The problem » The entries are to be output word for word, with the pictures omitted.

Study material »
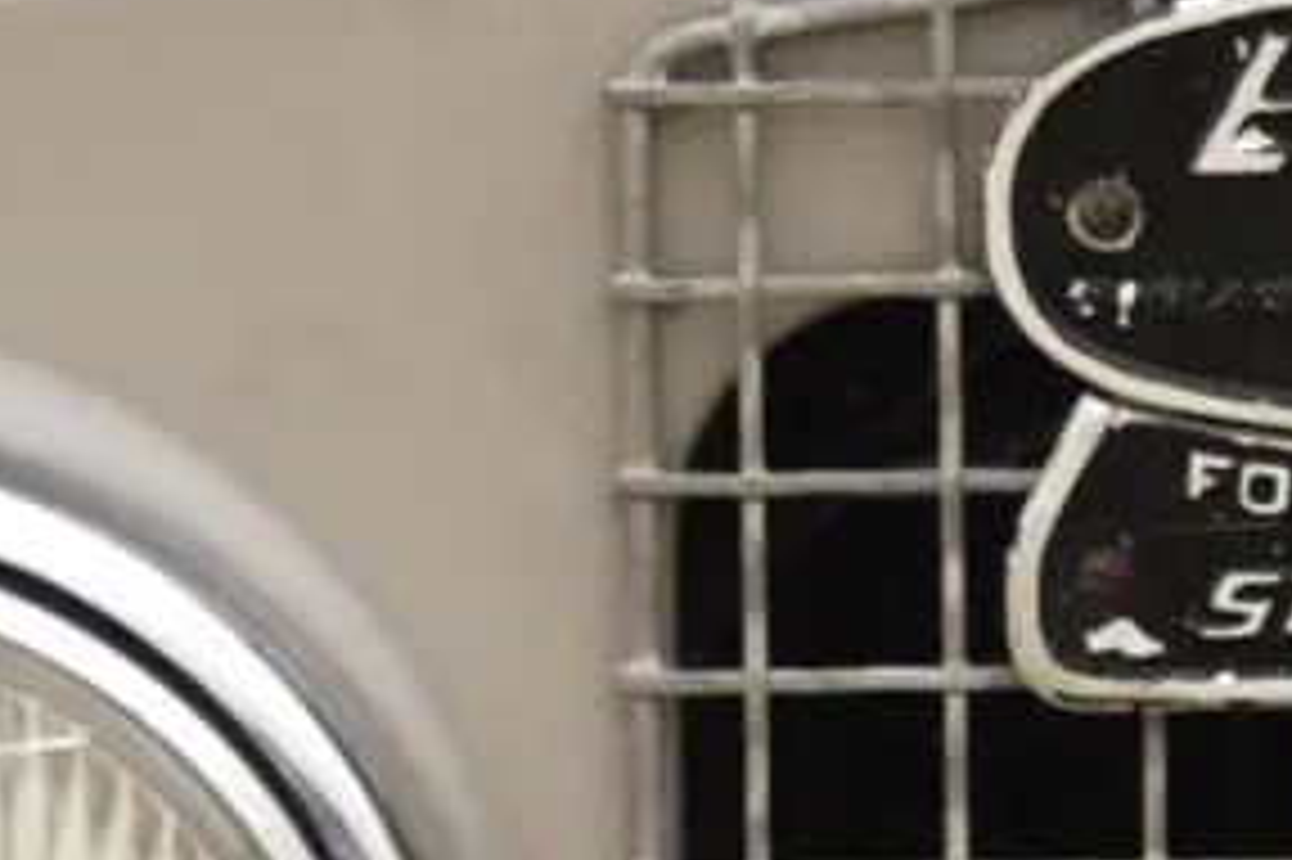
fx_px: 29231
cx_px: 1675
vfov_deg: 1.7
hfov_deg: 2.5
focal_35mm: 815
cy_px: 209
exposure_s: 1/50
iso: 200
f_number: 5.6
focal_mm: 130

Finished exercise »
fx_px: 29231
cx_px: 1675
vfov_deg: 1.7
hfov_deg: 2.5
focal_35mm: 815
cy_px: 209
exposure_s: 1/50
iso: 200
f_number: 5.6
focal_mm: 130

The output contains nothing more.